How to complete this task ▸
Please write out all of the records below exactly as they appear.

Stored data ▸
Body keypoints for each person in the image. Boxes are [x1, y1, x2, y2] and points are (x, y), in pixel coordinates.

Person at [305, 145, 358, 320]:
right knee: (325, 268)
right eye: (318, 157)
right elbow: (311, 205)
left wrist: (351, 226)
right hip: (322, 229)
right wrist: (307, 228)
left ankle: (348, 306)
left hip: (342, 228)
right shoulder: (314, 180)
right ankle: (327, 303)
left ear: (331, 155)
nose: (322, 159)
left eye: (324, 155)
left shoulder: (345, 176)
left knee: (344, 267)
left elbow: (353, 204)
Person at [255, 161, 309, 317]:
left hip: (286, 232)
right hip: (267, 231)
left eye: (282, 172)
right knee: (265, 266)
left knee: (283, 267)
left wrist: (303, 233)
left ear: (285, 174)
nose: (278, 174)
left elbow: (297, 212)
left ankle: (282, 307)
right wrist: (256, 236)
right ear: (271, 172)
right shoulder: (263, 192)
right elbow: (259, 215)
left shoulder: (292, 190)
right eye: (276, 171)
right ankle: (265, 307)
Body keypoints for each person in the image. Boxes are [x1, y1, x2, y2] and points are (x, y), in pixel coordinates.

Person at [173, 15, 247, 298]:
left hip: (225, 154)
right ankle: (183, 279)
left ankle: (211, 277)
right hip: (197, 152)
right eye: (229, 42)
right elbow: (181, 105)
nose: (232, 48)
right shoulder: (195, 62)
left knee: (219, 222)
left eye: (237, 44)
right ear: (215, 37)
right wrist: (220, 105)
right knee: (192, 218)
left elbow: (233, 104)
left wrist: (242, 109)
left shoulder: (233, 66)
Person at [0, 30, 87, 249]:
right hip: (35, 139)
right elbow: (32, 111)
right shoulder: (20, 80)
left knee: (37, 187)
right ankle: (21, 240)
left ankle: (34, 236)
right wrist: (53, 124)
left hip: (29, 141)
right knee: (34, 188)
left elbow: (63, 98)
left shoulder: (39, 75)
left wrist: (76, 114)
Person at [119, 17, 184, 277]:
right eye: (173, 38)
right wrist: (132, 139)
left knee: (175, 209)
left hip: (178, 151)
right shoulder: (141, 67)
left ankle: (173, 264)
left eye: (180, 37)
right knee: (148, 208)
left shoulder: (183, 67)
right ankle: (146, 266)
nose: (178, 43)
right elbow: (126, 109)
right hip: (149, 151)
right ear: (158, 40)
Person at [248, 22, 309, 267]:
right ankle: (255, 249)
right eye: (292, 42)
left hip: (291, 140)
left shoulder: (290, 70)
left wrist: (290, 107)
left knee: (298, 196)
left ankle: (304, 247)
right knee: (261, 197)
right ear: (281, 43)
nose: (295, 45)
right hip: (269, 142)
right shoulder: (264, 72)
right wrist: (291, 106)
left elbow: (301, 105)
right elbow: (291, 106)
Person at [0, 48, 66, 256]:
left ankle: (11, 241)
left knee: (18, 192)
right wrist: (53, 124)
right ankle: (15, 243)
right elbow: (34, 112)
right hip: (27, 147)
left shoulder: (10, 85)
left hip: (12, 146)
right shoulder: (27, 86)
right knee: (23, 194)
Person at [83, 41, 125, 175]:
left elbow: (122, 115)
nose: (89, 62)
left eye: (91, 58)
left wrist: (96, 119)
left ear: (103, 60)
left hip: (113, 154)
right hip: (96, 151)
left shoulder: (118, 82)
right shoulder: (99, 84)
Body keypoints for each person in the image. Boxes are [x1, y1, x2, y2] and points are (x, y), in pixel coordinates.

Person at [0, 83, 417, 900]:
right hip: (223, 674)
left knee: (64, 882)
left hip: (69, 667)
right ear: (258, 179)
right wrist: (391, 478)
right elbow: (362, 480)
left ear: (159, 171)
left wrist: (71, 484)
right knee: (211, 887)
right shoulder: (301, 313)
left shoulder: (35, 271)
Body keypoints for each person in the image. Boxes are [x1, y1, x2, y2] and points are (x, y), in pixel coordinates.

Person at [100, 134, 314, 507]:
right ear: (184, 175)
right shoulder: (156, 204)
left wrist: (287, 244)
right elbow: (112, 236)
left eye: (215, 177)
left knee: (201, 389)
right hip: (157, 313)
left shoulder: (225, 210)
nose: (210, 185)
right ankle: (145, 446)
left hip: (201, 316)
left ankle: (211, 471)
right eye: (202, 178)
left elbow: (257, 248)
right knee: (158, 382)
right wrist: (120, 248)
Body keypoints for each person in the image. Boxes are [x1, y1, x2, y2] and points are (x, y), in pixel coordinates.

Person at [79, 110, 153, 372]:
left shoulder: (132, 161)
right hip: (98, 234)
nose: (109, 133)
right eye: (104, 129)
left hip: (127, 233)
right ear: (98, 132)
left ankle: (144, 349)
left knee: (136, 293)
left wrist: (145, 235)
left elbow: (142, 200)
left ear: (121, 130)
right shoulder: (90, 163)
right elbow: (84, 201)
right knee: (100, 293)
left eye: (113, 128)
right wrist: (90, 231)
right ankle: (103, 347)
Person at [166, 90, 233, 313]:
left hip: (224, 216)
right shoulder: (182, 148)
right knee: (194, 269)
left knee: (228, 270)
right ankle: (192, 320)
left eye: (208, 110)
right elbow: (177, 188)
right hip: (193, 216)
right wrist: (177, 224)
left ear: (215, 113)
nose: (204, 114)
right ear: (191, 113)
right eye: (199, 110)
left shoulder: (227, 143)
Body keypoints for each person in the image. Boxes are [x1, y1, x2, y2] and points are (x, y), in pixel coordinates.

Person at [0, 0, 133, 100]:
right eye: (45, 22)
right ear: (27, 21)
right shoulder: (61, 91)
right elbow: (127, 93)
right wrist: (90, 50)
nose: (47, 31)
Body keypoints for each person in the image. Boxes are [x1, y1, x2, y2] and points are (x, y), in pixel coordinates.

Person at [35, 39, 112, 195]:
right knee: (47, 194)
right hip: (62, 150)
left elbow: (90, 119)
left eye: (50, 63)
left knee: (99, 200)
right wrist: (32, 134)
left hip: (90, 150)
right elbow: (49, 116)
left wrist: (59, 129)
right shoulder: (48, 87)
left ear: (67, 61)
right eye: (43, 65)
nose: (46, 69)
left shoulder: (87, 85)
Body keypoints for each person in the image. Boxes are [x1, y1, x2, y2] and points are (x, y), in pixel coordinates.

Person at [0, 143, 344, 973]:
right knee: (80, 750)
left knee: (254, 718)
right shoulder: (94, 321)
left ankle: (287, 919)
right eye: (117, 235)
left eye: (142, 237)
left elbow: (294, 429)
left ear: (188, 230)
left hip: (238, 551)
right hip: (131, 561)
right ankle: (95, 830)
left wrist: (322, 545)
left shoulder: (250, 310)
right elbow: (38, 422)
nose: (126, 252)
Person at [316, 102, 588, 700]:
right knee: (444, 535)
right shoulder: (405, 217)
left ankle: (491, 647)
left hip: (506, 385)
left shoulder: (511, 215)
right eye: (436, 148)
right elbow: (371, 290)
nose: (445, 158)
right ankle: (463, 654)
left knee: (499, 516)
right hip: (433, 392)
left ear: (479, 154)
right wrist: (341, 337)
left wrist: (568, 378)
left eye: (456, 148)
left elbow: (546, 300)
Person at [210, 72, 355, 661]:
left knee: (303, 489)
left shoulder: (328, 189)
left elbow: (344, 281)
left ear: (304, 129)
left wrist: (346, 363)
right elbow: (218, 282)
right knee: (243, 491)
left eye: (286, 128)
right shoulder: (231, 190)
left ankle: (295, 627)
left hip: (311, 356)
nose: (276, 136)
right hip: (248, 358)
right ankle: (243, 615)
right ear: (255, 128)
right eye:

Exercise solution ▸
Body keypoints for each person in the image. Boxes are [x1, y1, x2, y2] and points are (x, y), in pixel coordinates.

Person at [305, 145, 358, 320]:
right knee: (325, 268)
right eye: (318, 157)
right elbow: (311, 205)
left wrist: (351, 226)
right hip: (322, 229)
right wrist: (307, 228)
left ankle: (348, 306)
left hip: (342, 228)
right shoulder: (314, 180)
right ankle: (327, 303)
left ear: (331, 155)
nose: (322, 159)
left eye: (324, 155)
left shoulder: (345, 176)
left knee: (344, 267)
left elbow: (353, 204)
Person at [255, 161, 309, 317]:
left hip: (286, 232)
right hip: (267, 231)
left eye: (282, 172)
right knee: (265, 266)
left knee: (283, 267)
left wrist: (303, 233)
left ear: (285, 174)
nose: (278, 174)
left elbow: (297, 212)
left ankle: (282, 307)
right wrist: (256, 236)
right ear: (271, 172)
right shoulder: (263, 192)
right elbow: (259, 215)
left shoulder: (292, 190)
right eye: (276, 171)
right ankle: (265, 307)
Body keypoints for each person in the image. Boxes are [x1, y1, x2, y2] and points are (x, y), in pixel coordinates.

Person at [173, 15, 247, 298]:
left hip: (225, 154)
right ankle: (183, 279)
left ankle: (211, 277)
right hip: (197, 152)
right eye: (229, 42)
right elbow: (181, 105)
nose: (232, 48)
right shoulder: (195, 62)
left knee: (219, 222)
left eye: (237, 44)
right ear: (215, 37)
right wrist: (220, 105)
right knee: (192, 218)
left elbow: (233, 104)
left wrist: (242, 109)
left shoulder: (233, 66)
Person at [0, 30, 87, 249]:
right hip: (35, 139)
right elbow: (32, 111)
right shoulder: (20, 80)
left knee: (37, 187)
right ankle: (21, 240)
left ankle: (34, 236)
right wrist: (53, 124)
left hip: (29, 141)
right knee: (34, 188)
left elbow: (63, 98)
left shoulder: (39, 75)
left wrist: (76, 114)
Person at [119, 17, 184, 277]:
right eye: (173, 38)
right wrist: (132, 139)
left knee: (175, 209)
left hip: (178, 151)
right shoulder: (141, 67)
left ankle: (173, 264)
left eye: (180, 37)
right knee: (148, 208)
left shoulder: (183, 67)
right ankle: (146, 266)
nose: (178, 43)
right elbow: (126, 109)
right hip: (149, 151)
right ear: (158, 40)
Person at [248, 22, 309, 267]:
right ankle: (255, 249)
right eye: (292, 42)
left hip: (291, 140)
left shoulder: (290, 70)
left wrist: (290, 107)
left knee: (298, 196)
left ankle: (304, 247)
right knee: (261, 197)
right ear: (281, 43)
nose: (295, 45)
right hip: (269, 142)
right shoulder: (264, 72)
right wrist: (291, 106)
left elbow: (301, 105)
right elbow: (291, 106)
Person at [0, 48, 66, 256]:
left ankle: (11, 241)
left knee: (18, 192)
right wrist: (53, 124)
right ankle: (15, 243)
right elbow: (34, 112)
right hip: (27, 147)
left shoulder: (10, 85)
left hip: (12, 146)
right shoulder: (27, 86)
right knee: (23, 194)
Person at [83, 41, 125, 175]:
left elbow: (122, 115)
nose: (89, 62)
left eye: (91, 58)
left wrist: (96, 119)
left ear: (103, 60)
left hip: (113, 154)
right hip: (96, 151)
left shoulder: (118, 82)
right shoulder: (99, 84)
Body keypoints for each person in the image. Boxes are [x1, y1, x2, y2] and points are (x, y), in pixel coordinates.

Person at [0, 83, 417, 900]:
right hip: (223, 674)
left knee: (64, 882)
left hip: (69, 667)
right ear: (258, 179)
right wrist: (391, 478)
right elbow: (362, 480)
left ear: (159, 171)
left wrist: (71, 484)
right knee: (211, 887)
right shoulder: (301, 313)
left shoulder: (35, 271)
Body keypoints for each person in the image. Boxes are [x1, y1, x2, y2] and points are (x, y), in pixel coordinates.

Person at [100, 134, 314, 507]:
right ear: (184, 175)
right shoulder: (156, 204)
left wrist: (287, 244)
right elbow: (112, 236)
left eye: (215, 177)
left knee: (201, 389)
right hip: (157, 313)
left shoulder: (225, 210)
nose: (210, 185)
right ankle: (145, 446)
left hip: (201, 316)
left ankle: (211, 471)
right eye: (202, 178)
left elbow: (257, 248)
right knee: (158, 382)
right wrist: (120, 248)
Body keypoints for each person in the image. Boxes are [x1, y1, x2, y2] and points are (x, y), in pixel coordinates.

Person at [79, 110, 153, 372]:
left shoulder: (132, 161)
right hip: (98, 234)
nose: (109, 133)
right eye: (104, 129)
left hip: (127, 233)
right ear: (98, 132)
left ankle: (144, 349)
left knee: (136, 293)
left wrist: (145, 235)
left elbow: (142, 200)
left ear: (121, 130)
right shoulder: (90, 163)
right elbow: (84, 201)
right knee: (100, 293)
left eye: (113, 128)
right wrist: (90, 231)
right ankle: (103, 347)
Person at [166, 90, 233, 313]:
left hip: (224, 216)
right shoulder: (182, 148)
right knee: (194, 269)
left knee: (228, 270)
right ankle: (192, 320)
left eye: (208, 110)
right elbow: (177, 188)
right hip: (193, 216)
right wrist: (177, 224)
left ear: (215, 113)
nose: (204, 114)
right ear: (191, 113)
right eye: (199, 110)
left shoulder: (227, 143)
Body keypoints for each person in the image. Boxes are [x1, y1, x2, y2] and points are (x, y), in pixel coordinates.

Person at [0, 0, 133, 100]:
right eye: (45, 22)
right ear: (27, 21)
right shoulder: (61, 91)
right elbow: (127, 93)
right wrist: (90, 50)
nose: (47, 31)
Body keypoints for each person in the image. Boxes are [x1, y1, x2, y2] and points are (x, y), in pixel coordinates.

Person at [35, 39, 112, 195]:
right knee: (47, 194)
right hip: (62, 150)
left elbow: (90, 119)
left eye: (50, 63)
left knee: (99, 200)
right wrist: (32, 134)
left hip: (90, 150)
right elbow: (49, 116)
left wrist: (59, 129)
right shoulder: (48, 87)
left ear: (67, 61)
right eye: (43, 65)
nose: (46, 69)
left shoulder: (87, 85)
Body keypoints for each person in the image. Boxes are [x1, y1, x2, y2] and points are (x, y), in pixel coordinates.

Person at [0, 143, 344, 973]:
right knee: (80, 750)
left knee: (254, 718)
right shoulder: (94, 321)
left ankle: (287, 919)
right eye: (117, 235)
left eye: (142, 237)
left elbow: (294, 429)
left ear: (188, 230)
left hip: (238, 551)
right hip: (131, 561)
right ankle: (95, 830)
left wrist: (322, 545)
left shoulder: (250, 310)
right elbow: (38, 422)
nose: (126, 252)
Person at [316, 102, 588, 700]:
right knee: (444, 535)
right shoulder: (405, 217)
left ankle: (491, 647)
left hip: (506, 385)
left shoulder: (511, 215)
right eye: (436, 148)
right elbow: (371, 290)
nose: (445, 158)
right ankle: (463, 654)
left knee: (499, 516)
right hip: (433, 392)
left ear: (479, 154)
right wrist: (341, 337)
left wrist: (568, 378)
left eye: (456, 148)
left elbow: (546, 300)
Person at [210, 72, 355, 661]:
left knee: (303, 489)
left shoulder: (328, 189)
left elbow: (344, 281)
left ear: (304, 129)
left wrist: (346, 363)
right elbow: (218, 282)
right knee: (243, 491)
left eye: (286, 128)
right shoulder: (231, 190)
left ankle: (295, 627)
left hip: (311, 356)
nose: (276, 136)
right hip: (248, 358)
right ankle: (243, 615)
right ear: (255, 128)
right eye:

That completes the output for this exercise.